We went through a whole discussion of how the asshat doesn't have any of our photos anywhere in his house and all the pics she had displayed were confined to her bedroom, so why in the holy fuck should I have his photo in MY house.
Besides, that was meant to be co-owned - it was dad's and his house, in name, until the father signed his share over to the asshat's alien wife. So even more there should be good reason why they should get equal dibs on photo displaying rights.
THIS however, is MY house. It's in MY name. I paid for it. ALL of it.
Her argument was that whatever it is I shouldn't behave this way, after all he's my brother. THE FUCK.

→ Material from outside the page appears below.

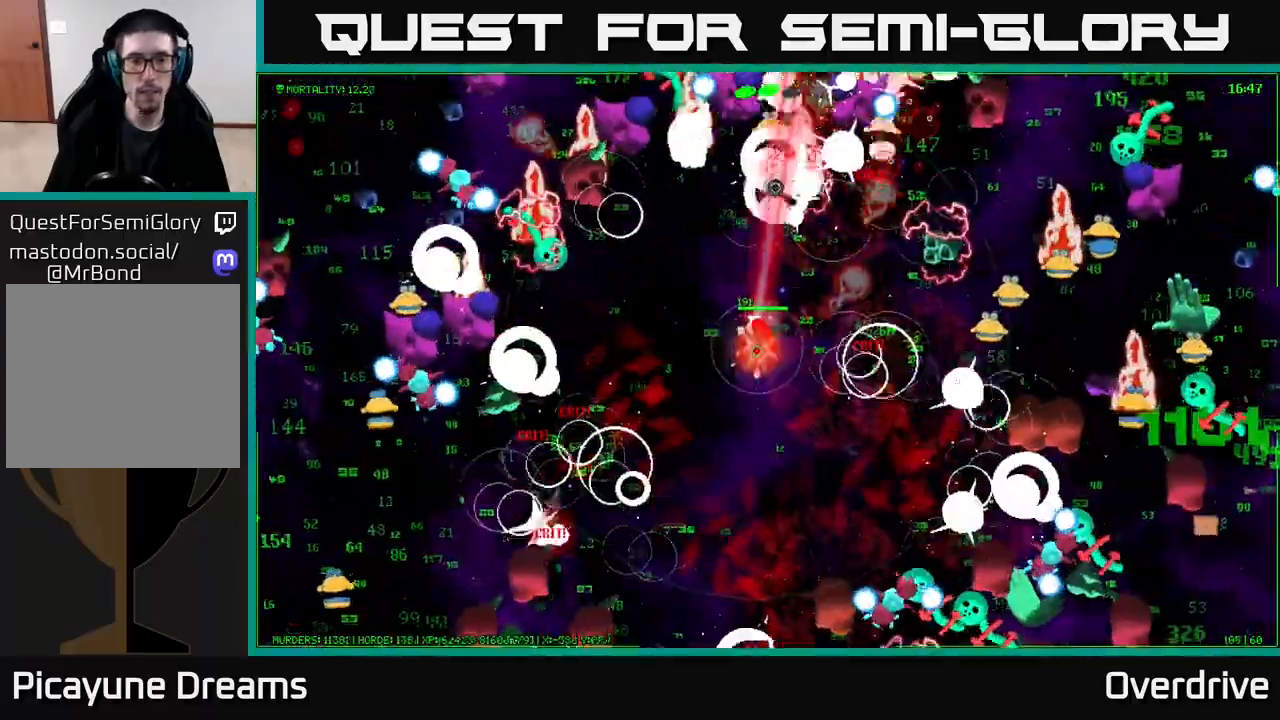
{"buttons": [], "left_stick": "down-left", "right_stick": "up", "events": [[100, "right_stick", "up-left"], [450, "left_stick", "down-left"], [450, "right_stick", "up"]]}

I said, ok, you can think I shouldn't behave or think or feel whatever way, but I do. And I don't have a problem with that.
Everyone makes mistakes she says. Things that happened long ago...
I cut her off.
Number 1 - When he went to the geriatric clinic behind ALL our backs and requested for dad to be admitted into the nursing home (way before he needed one) that was NOT a mistake.
Number 2 - When I moved out and needed a car boot to move the last bits of my personal belongings, and he said "Oh but the boxes are gonna scratch the leather and the car's so new... couldn't you ask one of your many guy friends who drive to help you?" THAT was not a mistake.
And number 3 - When I needed him to spot me one grand during my house renovation cos a pipe had unexpectedly needed changing and the floor needed waterproofing because of it, he said he didn't have any spare cash and the credit line was for emergencies. I said I would pay the interest, of course, cos it would have taken too long for me to go and apply for one in my own name at that point - it could take up to a month to get the bank to approve a line of credit, or a fortnight, at best, and I didn't have the luxury of time! And it would take me a couple of months max to get the money back to him (cos everything else had already gone into the main renovation cost). Instead he said, "Is there someone else you can ask? Cos I'm not comfortable withdrawing from that line of credit." I proceeded to ask my cousin (somewhat close, but I mean, brother was closer at that point) who transferred the money to me within 30 seconds. No questions asked. "Keep it till you've recovered from this huge investment - I'm in no hurry to get that money back from you" he said.
This is the cousin who had only just recently lost his job at that point. I felt bad, and eventually decided to pay him in installments so he wouldn't have to wait too long to recoup that cash. Turns out the ass who didn't want to loan me the money rang said cousin a week after he spotted me the cash to ask if he needed a loan now that he was jobless, cos he had some savings and you know, family should help family, since he was my dad's godson after all.
My cousin laughed and said, how about you loan your sister the one grand. Then you don't have to lend me any money cos she'll be able to return the money I gave her.
"Oh if you're ok financially then that's good, anyway if you need anything just call." And hung up.
Did he offer me the loan? OF COURSE NOT.
AND THAT WAS NOT A MISTAKE.
So no. I will not let her put his fucking photo in my living room. And I don't care what she thinks. I will not let her look at me in the way I know she's wont to do to make me feel guilty about hurting her feelings. Because she needs to get that she has hurt MY feeling this time.
I was supposed to meet BIKSS for dinner at 645. But I think I'm just going to have a shower and get out of the house. I REALLY DON'T wanna be here right now.